FOR IMMEDIATE RELEASE
PRESS RELEASE 06/16/2009
Subject :

City Welcomes Stanford Medical Center Development Agreement Proposal
Contact : Steve Emslie, Deputy City Manager    650-329-2354
Palo Alto, CA - Today Stanford Hospital and Clinics along with the Lucile Packard Children's Hospital presented a proposal to the City of Palo Alto to be used in our joint negotiation of a Development Agreement to permit and guide the seismic retrofitting and expansion of the hospitals over the next 30 years. Because of the scale of the hospitals’ expansion needs, and the long term vesting of entitlements that is one of the core purposes of a Development Agreement, great care needs to be taken in the development of such an agreement, for the mutual benefit of the hospitals, the community, and the City. The Hospitals’ $3.5 billion spending plan will add approximately 1.3 million square feet and an additional 2,300 employees, and increase patient beds at Stanford Hospital from 456 to 600 and Lucile Packard from 257 to 361. The proposal, submitted by letter dated June 15 to City Manager James Keene, identifies mitigations for traffic, affordable housing, community health programs and urban design improvements. Stanford University values the proposal at $142 million which includes payments to the School District and a range of subsidy programs. 

"The value and importance of Stanford Hospital and Clinics and Lucille Packard Children’s Hospital to Palo Alto and, indeed, the wider world, is unquestioned,“ said Mayor Peter Drekmeier. “The needs of the hospitals and our community are intertwined. The City has jurisdiction over the hospital projects, but I am concerned about plans for significant campus wide expansion beyond the city’s direct review that somehow need to be taken into account." 

“The proposal is an excellent beginning to our Development Agreement negotiations and shows that Stanford has been listening to concerns raised by the City Council and the community,” said James Keene, Palo Alto City Manager. “We all have a lot of work to do together over the summer to negotiate the agreements necessary to move this important project forward. The proposal lays a foundation for productive conversations between the City and the University.”

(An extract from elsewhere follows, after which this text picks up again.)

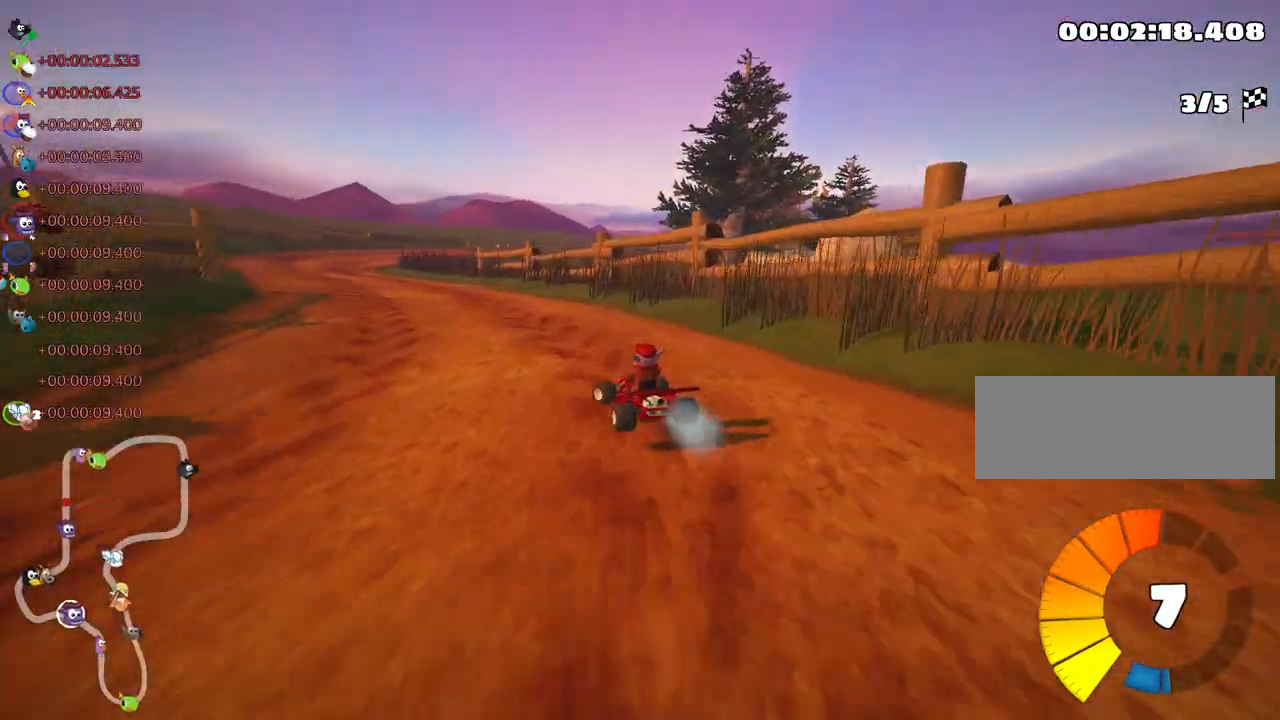
{"keys": ["right", "skid", "up"], "events": [[300, "left", "up"], [433, "skid", "down"], [450, "right", "down"]]}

 The City is currently working to finalize the Draft Environmental Impact Report (EIR) for the Medical Center Renewal Project and is expected to release the draft later this fall. The University’s decision last month to withdraw the shopping center expansion required the City to re-write much of the draft document because both projects were originally included in the same EIR (extending the completion of the EIR). Circulation of the EIR for public review and comment is required prior to the City’s action on the project. As a result, adoption of the final Development Agreement and EIR will not be accomplished until early 2010.